Besides, Bill doesn't seem to mind. He's probably one of the only people in my entire life right now who I see on a regular basis who doesn't have a code 5150 in my charts. Or if he does, he's at least polite and private about it.

I felt mentally stronger today, so I was doing my best at something I used to excel at, the art of small talk. A 45-minute massage is a long time to practice, and I heard myself getting dangerously philosophical. It seemed okay, though, discussing how my head injury was coming along.

"Isn't it odd that almost everyone has New Year's resolutions that they seem to so desperately want to change about themselves? And here I am, wishing I could get even the crappy parts of me back."

I mean, it was an okay statement to make. Not exactly charming, but just okay. And then I rested for a bit, letting this just be the memorable thing I said this session.

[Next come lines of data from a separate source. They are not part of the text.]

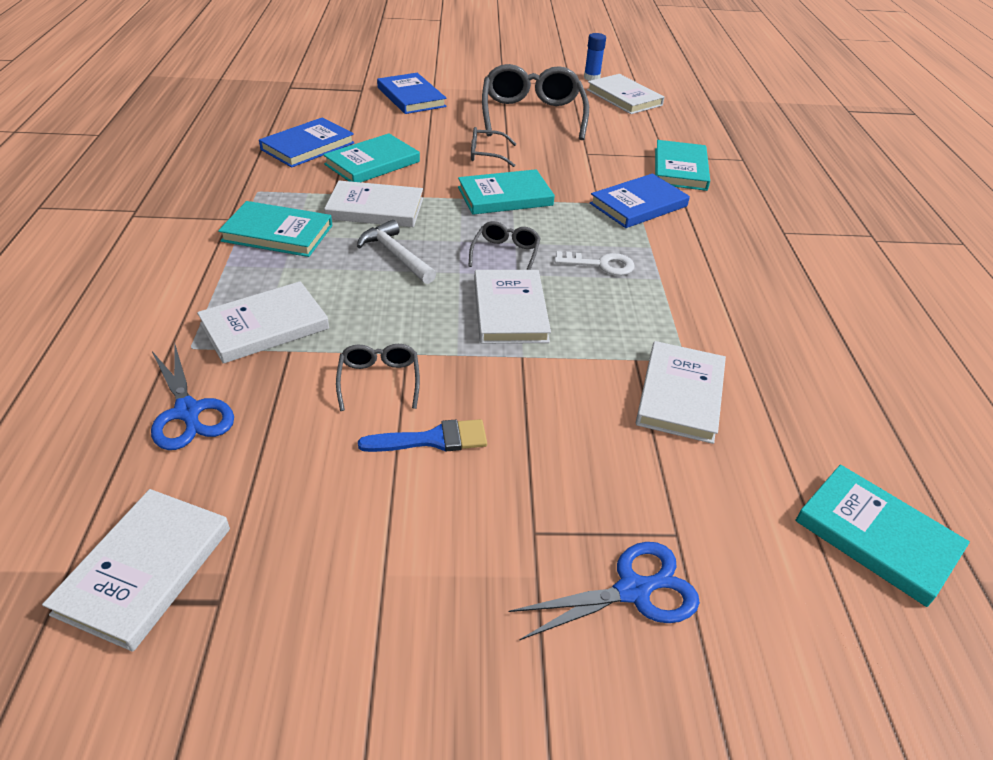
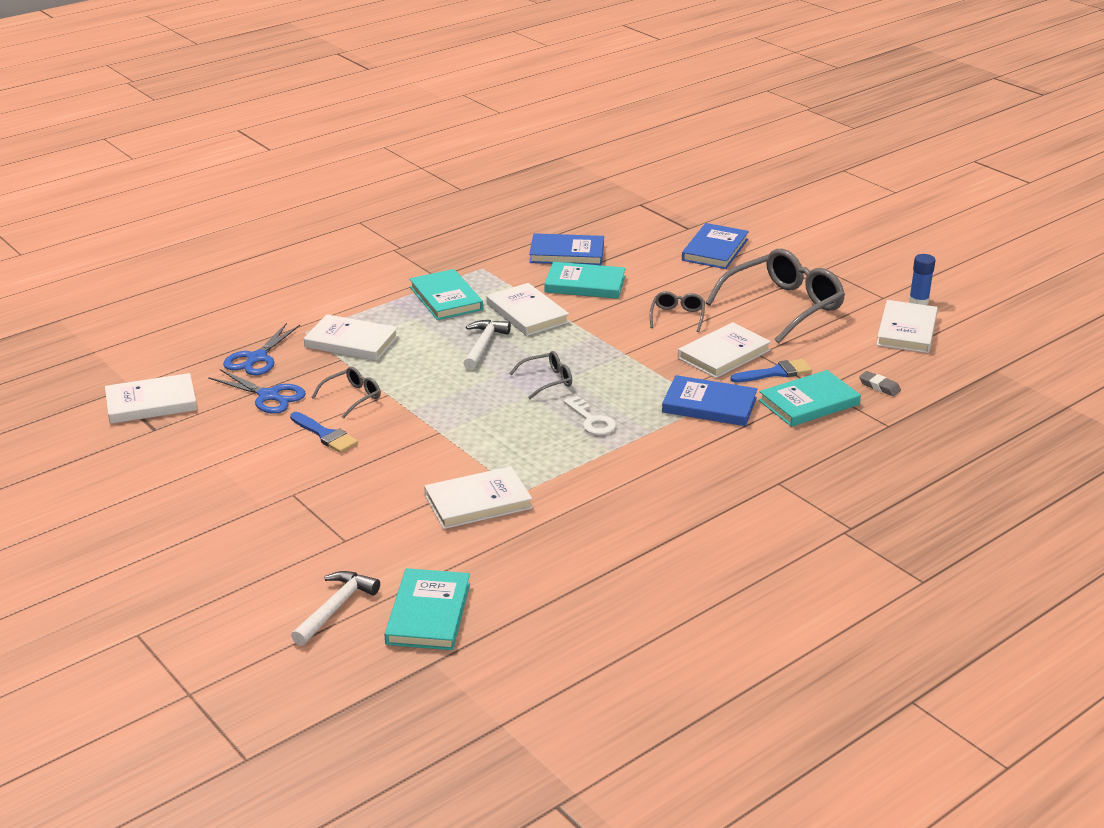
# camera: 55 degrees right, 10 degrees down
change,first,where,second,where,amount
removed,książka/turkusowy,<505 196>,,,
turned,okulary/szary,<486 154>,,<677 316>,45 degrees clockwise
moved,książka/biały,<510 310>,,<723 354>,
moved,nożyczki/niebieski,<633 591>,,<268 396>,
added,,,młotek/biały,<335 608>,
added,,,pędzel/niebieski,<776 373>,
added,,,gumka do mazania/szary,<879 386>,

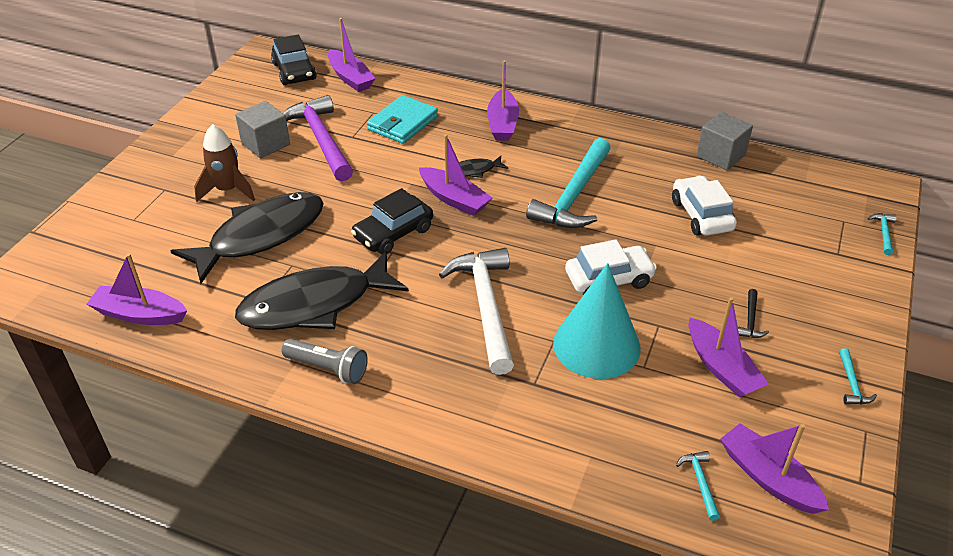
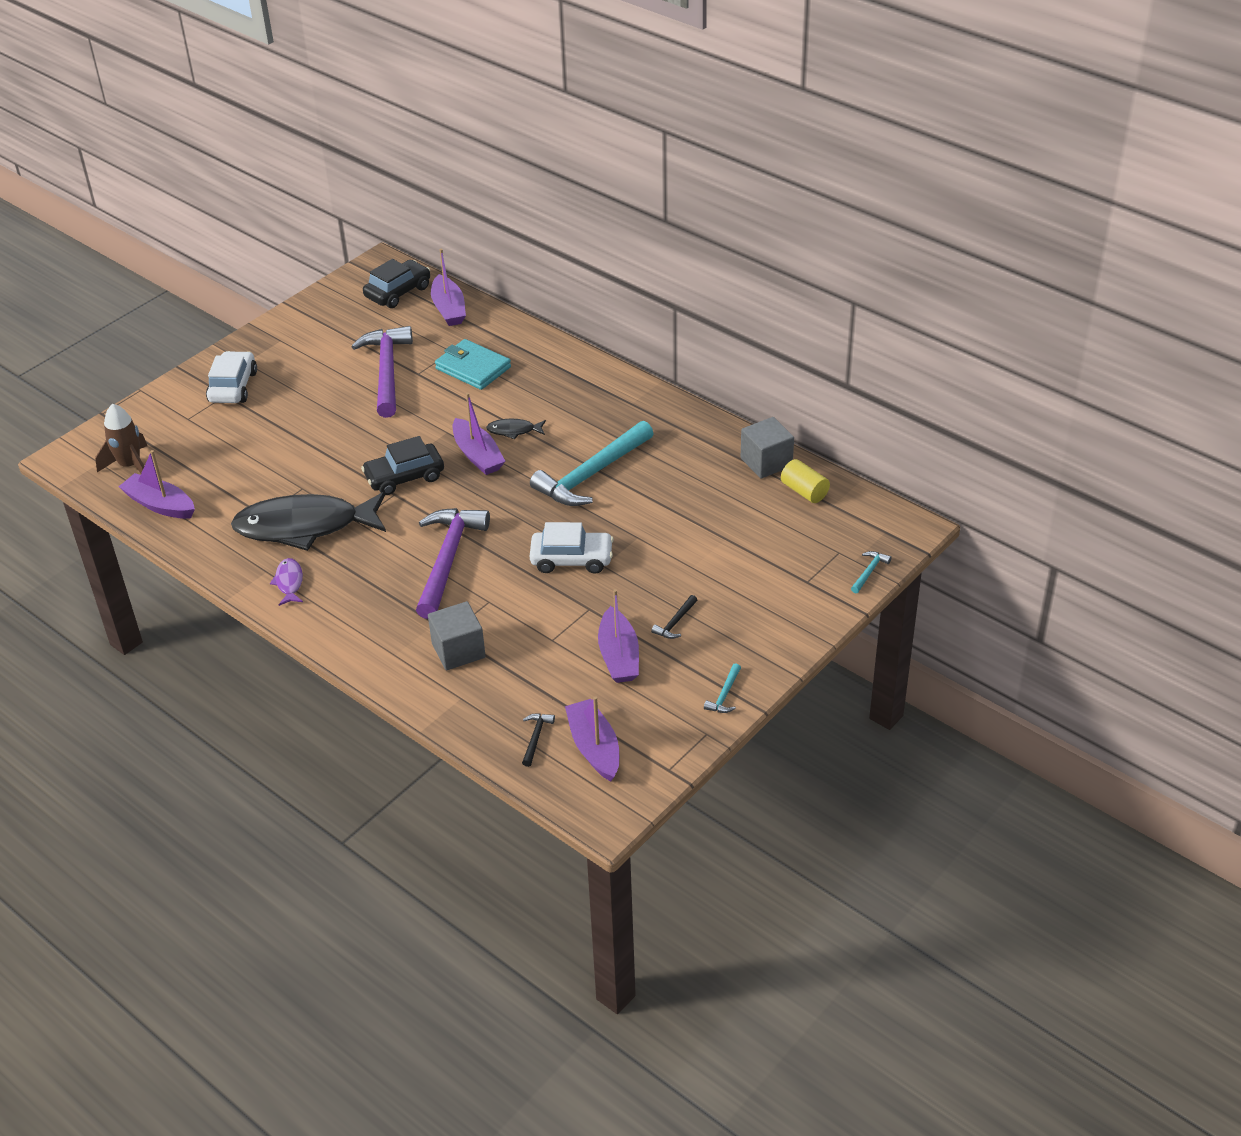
# camera: 20 degrees right, 0 degrees up
change,first,where,second,where,amount
removed,ryba/czarny,<260 236>,,,
moved,rakieta/brązowy,<228 190>,,<130 466>,
moved,sześcian/szary,<265 144>,,<458 650>,
turned,samochód/czarny,<294 72>,,<398 292>,135 degrees counterclockwise
replaced,latarka/szary,<328 368>,ryba/fioletowy,<289 582>,
turned,portfel/turkusowy,<403 123>,,<473 368>,75 degrees clockwise
recoloured,młotek/biały,<486 306>,młotek/fioletowy,<448 560>,
removed,łódka/fioletowy,<502 123>,,,
removed,stożek/turkusowy,<596 345>,,,
moved,samochód/biały,<701 215>,,<233 387>,
recoloured,młotek/turkusowy,<700 482>,młotek/czarny,<536 738>,
added,,,walec/żółty,<804 491>,

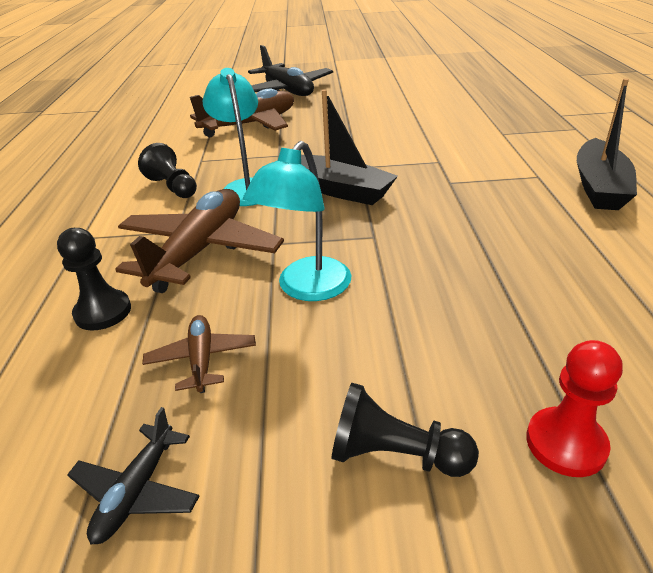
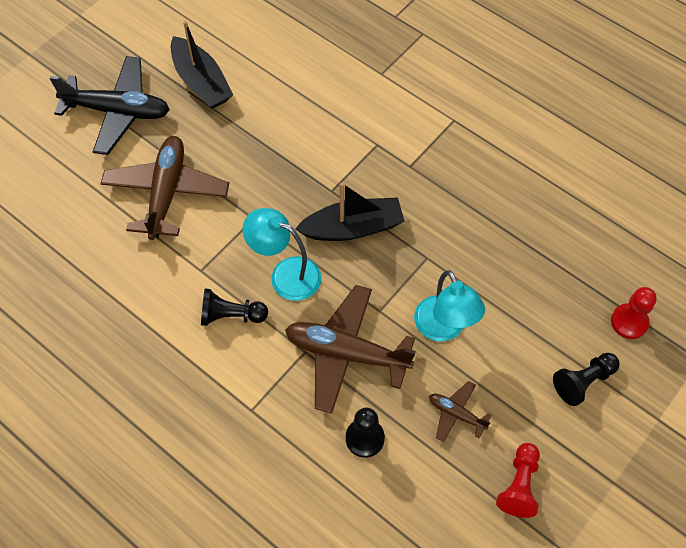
# camera: 50 degrees left, 25 degrees up
change,first,where,second,where,amount
replaced,samolot/czarny,<137 491>,pionek/czerwony,<519 485>,
turned,samolot/brązowy,<200 251>,,<346 353>,45 degrees counterclockwise
moved,łódka/czarny,<599 187>,,<201 82>,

Success.

And then, as usual, he started working on my feet.

"I was once told by a podiatrist my cold hands and feet are a relatively benign condition," I said. "The blood vessels are constricted, causing my outer extremities to not get enough blood flow. I can't remember the condition."

Shit.

Except he responded, "I know what you're talking about. I can't remember the name, either."

Oh. Okay. This seems to be a socially acceptable topic. Proceed, brain, proceed.

"I was told to take niacin for it," I continue. "It did work, but I'm just not that bothered by it. It's probably just uncomfortable for you."

"Niacin, huh?" he replies. "It's not uncomfortable for me, your feet."

Whoa. I'm engaged in a conversation. I should stop now. I really can't think of anything else relevant to say. End on a high note. Good job, brain.

"I read that whales have something like it. You know. For their fins, outer extremities. They have tiny blood vessels to their fins, tail. So they can withstand cold water."

Silence.

Shit and damn. Well, to be fair, it is true. I think. But more random than true. Still silence. And since this is the end of our session, I leave it like this. Whales, dammit. Whales are my legacy of this session. Keep trying, busted brain. Just keep trying.